Yo me empezaba a desquiciar y no, precisamente, debido a mi locura; sino por la irracionalidad de las que se decían estar al servicio de Dios…
– Vecino, pase por favor. Ahora le abro y comprobarán que no tomé nada que no me pertenezca. Pueden pasar ustedes también, señoritas.
Recorrieron todo y, lógicamente, no había vehículo alguno. Con tanto escándalo, alguien llamó a la patrulla de vigilancia.
– Buenas noches. ¿Qué sucede aquí? ¿Algo en lo que podamos apoyar? –dijo el oficial.
– Verá –respondió la líder–, aparcamos la camioneta frente al colegio, una de las hermanas escuchó ruidos y avisó; al asomarnos había desaparecido. ¡Nos la robaron!
– ¿Podría describirla, por favor? ¿Color, año y modelo? –pidió el comandante a cargo.

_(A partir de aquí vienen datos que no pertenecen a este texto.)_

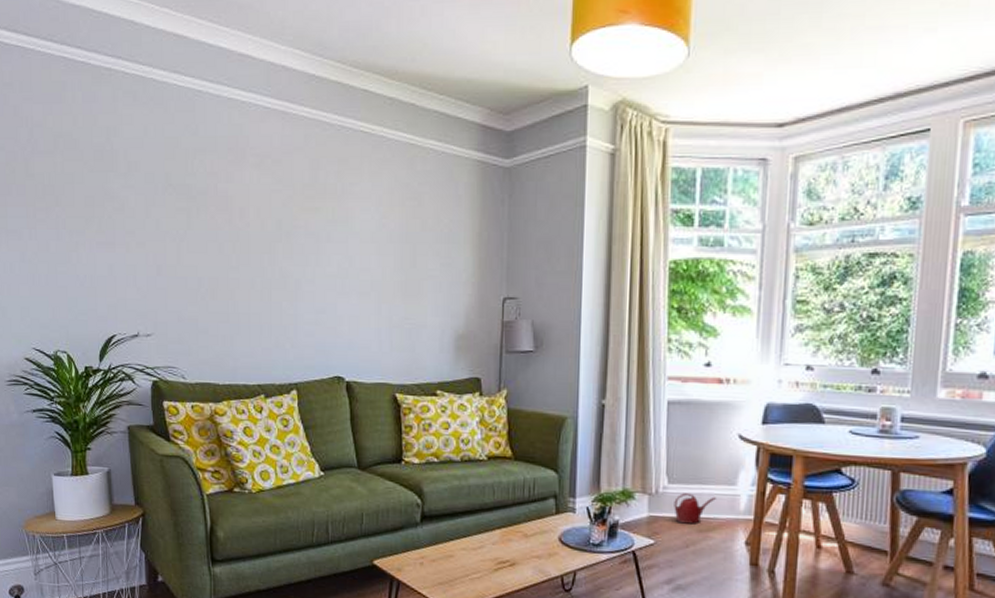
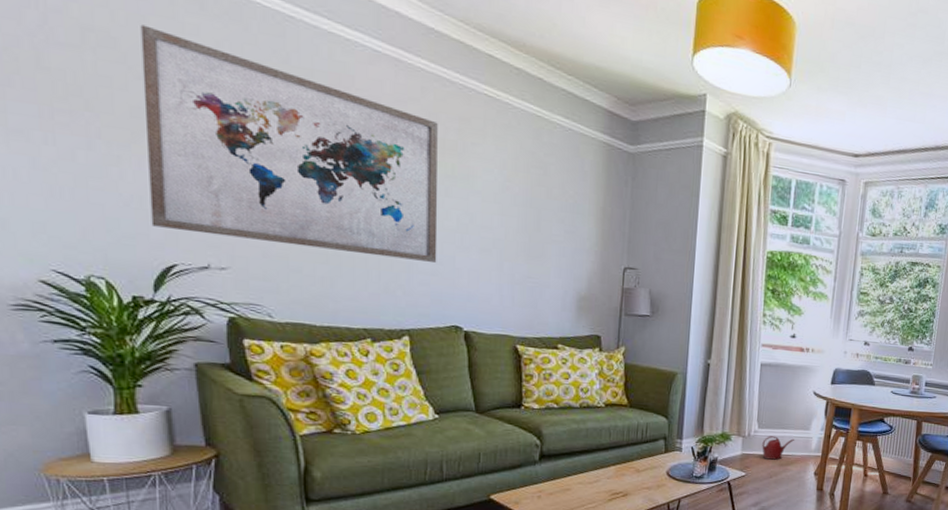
wall art: none [92,123,321,311] -> present [140,24,438,263]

– Bueno, no sé, pero es blanca, como de este tamaño… –abrió los brazos para indicar la dimensión– y trae rotulado el Santo Rosario en color café.
El policía tomó su teléfono e hizo una llamada rápida. Colgó y con un gesto condescendiente, aclaró:
– Hermanas, la camioneta está en el corralón. La dejaron bajo un letrero que dice «No estacionar». Tal vez, el ruido que escucharon fue la grúa que vino a retirarla. Recuerden que Jesús no les concede permisos para desacatar las leyes de los hombres.